Carbon capture is key to cement’s net zero pathway, but electrification and hydrogen also have roles.
Aluminium industry
- Aluminium accounts for 2% of all industry emissions.
- Aluminium demand will jump by up to 80% by 2050.
- Calls for ~$510 billion investments to enable clean technologies and production.
- Green premium up to 40% to wholesale buyers and 1-2% to end consumers.
The major pathway for aluminium production to achieve net zero is a mix of electrification, transition to hydrogen, and inert anodes. Yet, carbon capture is also under exploration.
Ammonia industry
- Ammonia is the chemical sector’s largest emitting product, releasing 1.3% of all emissions.
- Ammonia demand for fertilizer and industrial use will go up to 37% by 2050.
- Needs ~ $850 billion investments to enable green and blue hydrogen production.
- Green premium of up to 100%.
The best way to decarbonize ammonia production is to develop blue or green hydrogen technologies.
Oil industry
- The oil sector consumes so much fossil fuels and releases methane, producing 6% of total GHG emissions.
- Demand for oil will increase by 17% by 2050 but should go down by 73% for the world to reach net-zero.
- 35% of oil sector emissions are methane (70% of which can be abated at zero or minimal costs today).
Decarbonizing the oil sector means cutting methane and flaring emissions. The same goes for energy and process related emissions in refining oil. This requires carbon capture, use and storage, hydrogen, and electrification pathways.
Though substitutes for oil products are available, their availability and affordability remain a concern.
Natural gas industry
- The gas sector also uses a lot of fossil fuels and emits methane, releasing 4% of all GHG emissions.
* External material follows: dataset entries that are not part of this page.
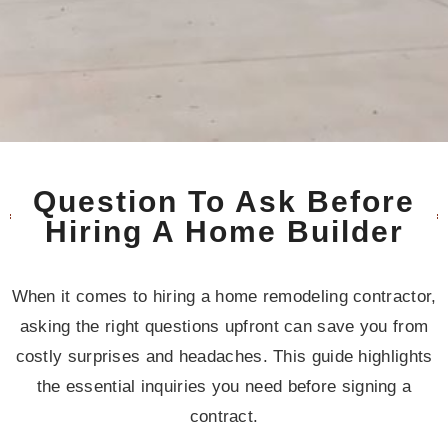
Question To Ask Before
Hiring A Home Builder
When it comes to hiring a home remodeling contractor,
asking the right questions upfront can save you from
costly surprises and headaches. This guide highlights
the essential inquiries you need before signing a
contract.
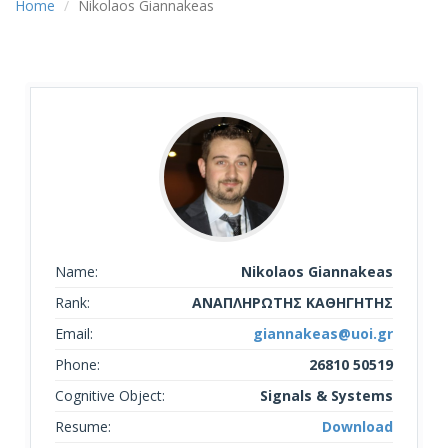
Home
Nikolaos Giannakeas
Name:
Nikolaos Giannakeas
Rank:
ΑΝΑΠΛΗΡΩΤΗΣ ΚΑΘΗΓΗΤΗΣ
Email:
giannakeas@uoi.gr
Phone:
26810 50519
Cognitive Object:
Signals & Systems
Resume:
Download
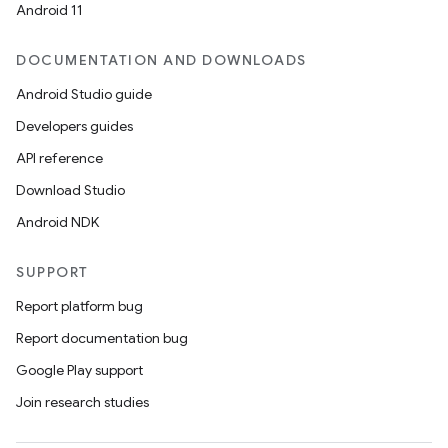
Android 11
DOCUMENTATION AND DOWNLOADS
Android Studio guide
Developers guides
API reference
Download Studio
Android NDK
SUPPORT
Report platform bug
Report documentation bug
Google Play support
Join research studies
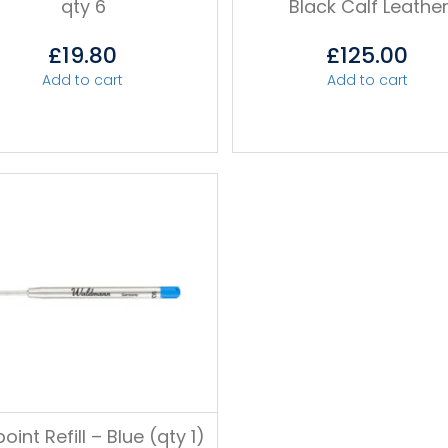
qty 6
Black Calf Leathe
£
19.80
£
125.00
Add to cart
Add to cart
point Refill – Blue (qty 1)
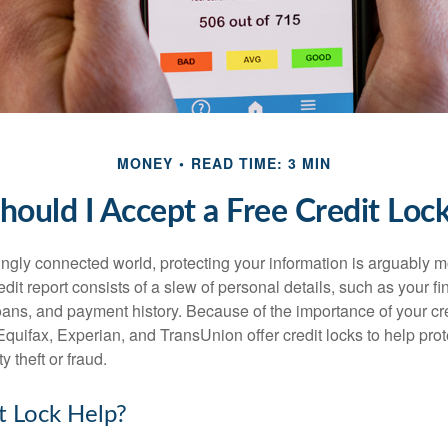
MONEY
READ TIME: 3 MIN
hould I Accept a Free Credit Loc
singly connected world, protecting your information is arguably 
dit report consists of a slew of personal details, such as your fin
oans, and payment history. Because of the importance of your cred
quifax, Experian, and TransUnion offer credit locks to help pro
y theft or fraud.
it Lock Help?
- Demand for gas will go up by 30% by 2050 but need to drop by 55% to reach net zero scenario.
- 65% of the gas sector emissions are methane (70% of which can be abated at zero or minimal costs today).
- As low as 1-3% as a green premium to end consumers.
Mature technologies exist to abate 80% of gas sector emissions. This will result in a 7% increase in production cost.
For all industrial sectors, they all need stronger demand signals from buyers and policies to incentivize investments.
The net zero industry tracker further suggests that concerted efforts should include lawmakers, financial entities, and consumers.
And of course, the biggest effort must come from the heavy industrial firms themselves.